Odasından ilk çıkan Hacer oluyor. Fötr şapkası kafasında, pembe tütü eteğini sallayarak merdivenin başına geliyor. Beni görünce koca bir gülümsemeyle ayrık dişlerinin perdesini aralıyor. Allah'ım bu kız niye hep gülüyor? Anne ve babası seyahate çıkacağız, deyip onu buraya bıraktıklarından beri gülüyor. O günden bu güne hiçbir şey değişmedi sanki. Saçındaki örgü hiç bozulmadı, hâlâ aynı elbiseleri giyiyor ve hâlâ elinde aynı oyuncak ayı var ve gülüyor. Beyaz kunduralarıyla tahta basamaklara vura vura, sırıta sırıta aşağı iniyor. Yanımdan geçip yemekhaneye gidiyor. Zili çalmaya devam ediyorum. Zırrrrr. Zırrrrr. Zırrrr. Zırrr.

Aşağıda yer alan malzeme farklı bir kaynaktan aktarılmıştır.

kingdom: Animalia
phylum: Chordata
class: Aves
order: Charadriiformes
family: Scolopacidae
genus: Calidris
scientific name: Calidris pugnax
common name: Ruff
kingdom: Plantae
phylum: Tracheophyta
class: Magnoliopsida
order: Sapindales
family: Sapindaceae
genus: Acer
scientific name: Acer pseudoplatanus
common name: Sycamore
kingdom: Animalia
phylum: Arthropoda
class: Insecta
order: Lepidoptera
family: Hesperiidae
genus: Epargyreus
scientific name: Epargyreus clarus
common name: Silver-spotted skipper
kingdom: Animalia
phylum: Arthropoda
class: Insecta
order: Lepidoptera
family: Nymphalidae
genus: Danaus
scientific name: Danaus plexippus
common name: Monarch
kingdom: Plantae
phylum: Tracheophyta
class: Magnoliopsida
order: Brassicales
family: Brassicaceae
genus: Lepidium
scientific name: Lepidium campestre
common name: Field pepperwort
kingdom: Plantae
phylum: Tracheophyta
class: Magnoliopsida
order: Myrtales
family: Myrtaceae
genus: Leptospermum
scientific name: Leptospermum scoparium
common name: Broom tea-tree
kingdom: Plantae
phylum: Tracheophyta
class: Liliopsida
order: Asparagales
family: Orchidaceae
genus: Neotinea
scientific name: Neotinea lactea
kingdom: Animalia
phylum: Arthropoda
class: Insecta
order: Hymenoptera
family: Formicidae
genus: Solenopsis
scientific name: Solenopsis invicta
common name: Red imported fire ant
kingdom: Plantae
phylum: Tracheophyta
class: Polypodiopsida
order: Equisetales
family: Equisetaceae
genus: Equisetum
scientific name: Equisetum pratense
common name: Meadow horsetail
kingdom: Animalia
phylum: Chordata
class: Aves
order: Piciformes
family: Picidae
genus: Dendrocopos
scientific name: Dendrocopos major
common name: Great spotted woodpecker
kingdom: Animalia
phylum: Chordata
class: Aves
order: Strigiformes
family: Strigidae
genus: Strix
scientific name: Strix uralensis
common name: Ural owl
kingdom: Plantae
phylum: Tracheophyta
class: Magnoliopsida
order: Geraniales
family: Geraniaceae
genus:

İkinci olarak kapısı açılan Hacer oluyor, kabarık saçlarının gölgesinden tanıyorum onu; Kara Hacer bu. Yaklaşıyor, nihayet kıvırcık sarı saçlarını görüyorum. Üzerine siyah tulumlarından birini geçirmiş, bileklerine bağladığı siyah bez parçalarını sallayarak, çamurlu botlarıyla etrafa pislik saçarak aşağı geliyor. Yine hem içine hem dışına karalar bağlamış; giysileri cenaze namazı kılıyor, gözleri hüzünlü şarkılar söylüyor. Eh tabi, anası emanet etmiş Hacer'le, anası vefat etmiş Hacer'in merdivenden inişi bir olmuyor. Zırrrr. Zırrrr. Zırrrr. Zırrrr.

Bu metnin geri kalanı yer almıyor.